Cancela da rua Antônio Alves está com defeito

Rita de Cássia Cornélio
| Tempo de leitura: 2 min

A cancela instalada na rua Antônio Alves, área central de Bauru, para regular a passagem de veículos sobre a linha férrea, está com defeito. No sábado, Vânia Carina Dalla Chiara sofreu um acidente ao passar pelo local com seu Honda Civic, placas DHZ 4430, de Bauru. Ela foi pega de surpresa. “Eu estava transitando pela via e, quando fui transpor a linha férrea, a cancela começou a baixar”, conta.

Desesperada com a possibilidade de a cancela bater em seu veículo, ela engatou marcha a ré e acabou colidindo com uma moto que transitava atrás do Honda. Os danos não foram de grande monta porque ela percebeu rapidamente o defeito da cancela. “Acho um absurdo deixarem a cancela daquele jeito, sem aviso”, critica.

No domingo, a cancela continuava sem funcionar, mas a sirene avisando o momento da travessia de trens estava em operação. A assessoria de imprensa da América Latina Logística (ALL), que há pouco mais de um mês assumiu o controle da Brasil Ferrovias (ferrovias Ferroban, Ferronorte e Novoeste), informou que enviou uma equipe para avaliar o problema na cancela, que concluiu que pode ter havido ato de vandalismo.

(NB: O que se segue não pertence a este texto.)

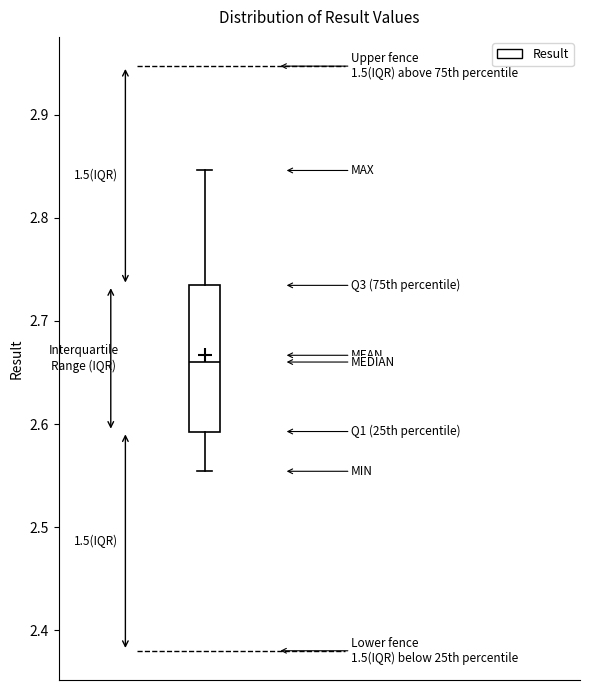

Where does the lower whisker of the box end on the y-axis? The values are not printed on the chart, so give them approximately, as read against the axis.

2.55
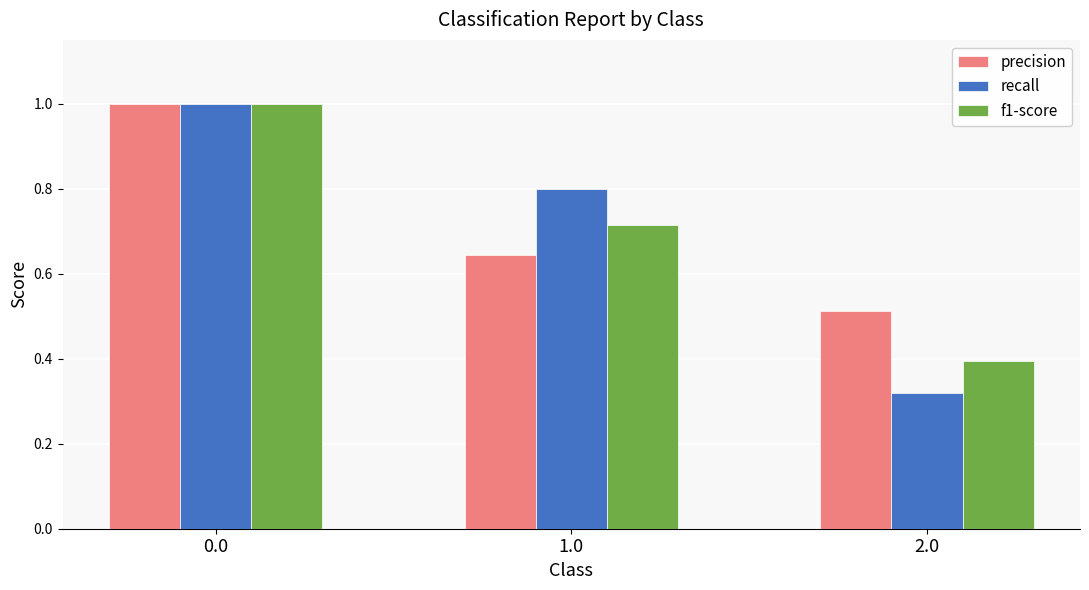

Is the value of recall at 2.0 greater than the value of f1-score at 0.0?

No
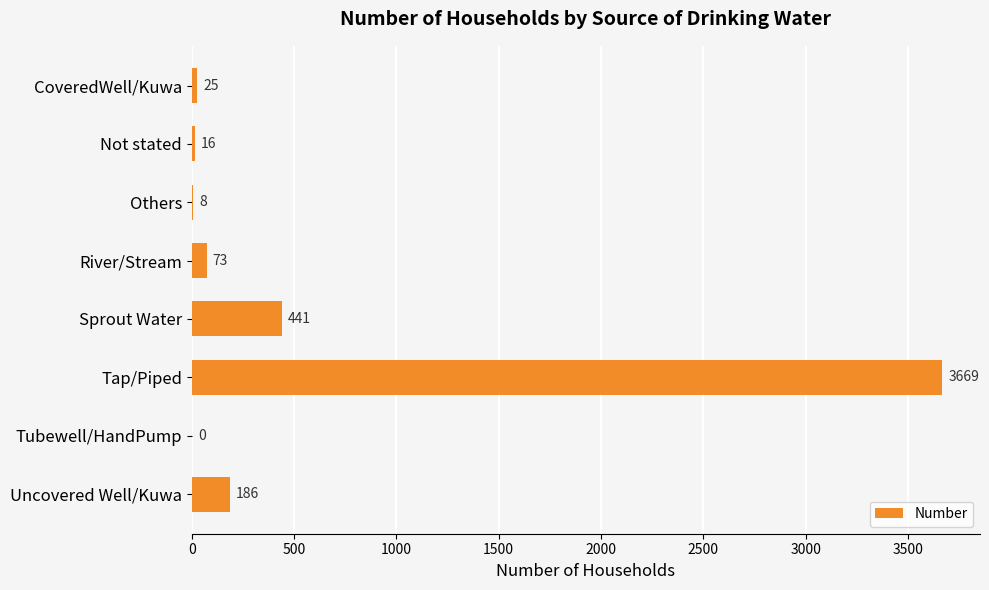

The value at Sprout Water is 441. True or false?

True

A empresa acredita que o aparelho responsável pelo acionamento da cancela tenha sido sabotado, fazendo com que o sistema elétrico fosse acionado. Isto porque o aparelho e a cancela não apresentavam nenhum defeito. A ALL registrou boletim de ocorrência e informou que a circulação dos trens no local seria feita com precaução, utilizando uma velocidade mais baixa que a normal.

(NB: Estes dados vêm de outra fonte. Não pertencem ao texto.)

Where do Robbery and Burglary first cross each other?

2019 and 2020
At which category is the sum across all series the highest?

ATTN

A ALL informa, ainda, que a cancela é acionada quando o trem está a cerca de 200 metros da passagem em nível (cruzamento da linha férrea com a rua). Os motoristas devem parar e aguardar a passagem da composição para seguirem adiante.

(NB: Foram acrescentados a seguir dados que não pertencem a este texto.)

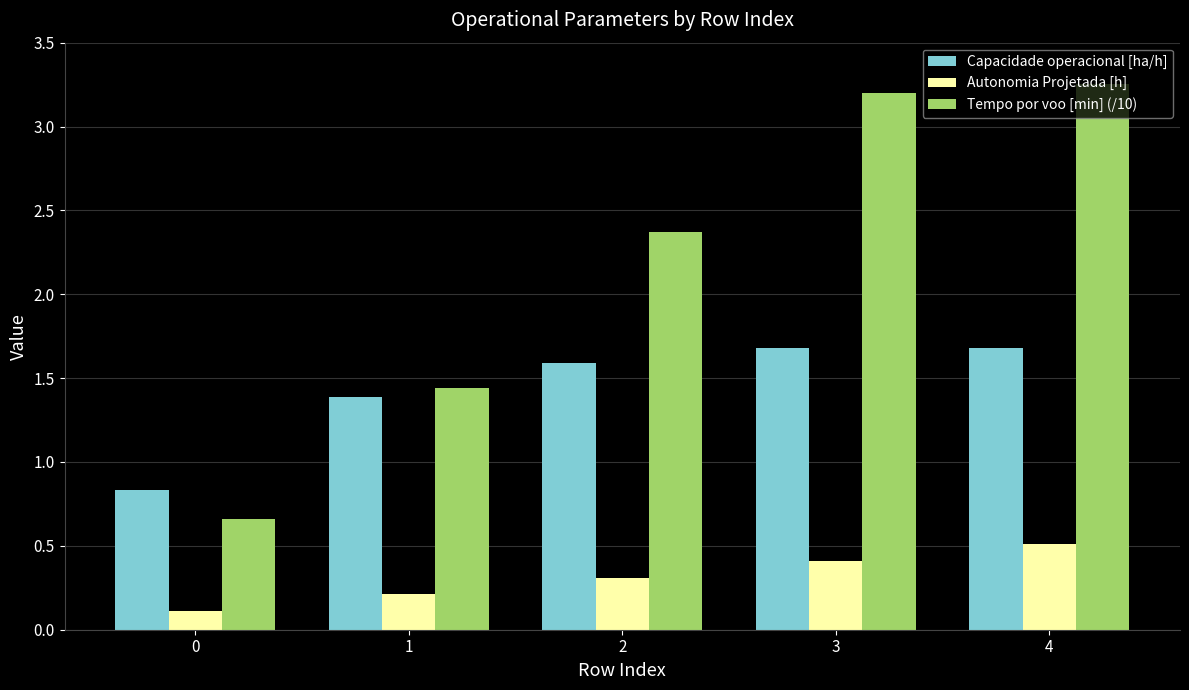

How many bars are there in total?

15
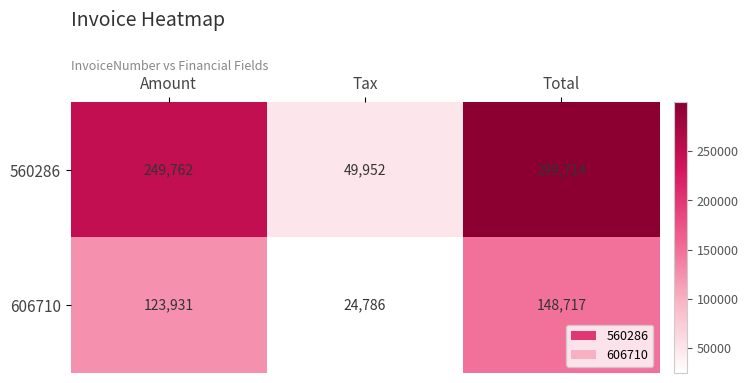

Which series has the largest total across all categories?

560286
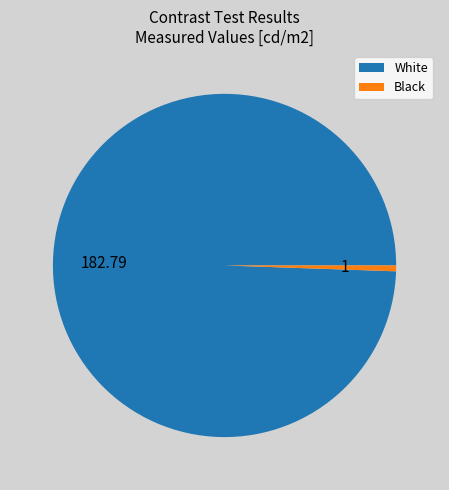

Between White and Black, which is larger?

White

De acordo com o Código de Trânsito Brasileiro, a linha férrea é preferencial, e é considerada infração gravíssima (sujeito a perda de sete pontos na carteira) transpô-la sem parar. Isso porque o trem, ao contrário de outros veículos, leva mais de 500 metros para parar totalmente, mesmo após o maquinista acionar os freios, lembra a assessoria da ALL. Os maquinistas utilizam a buzina para alertar motoristas distraídos ou que desrespeitem a lei de trânsito, colocando suas vidas em risco.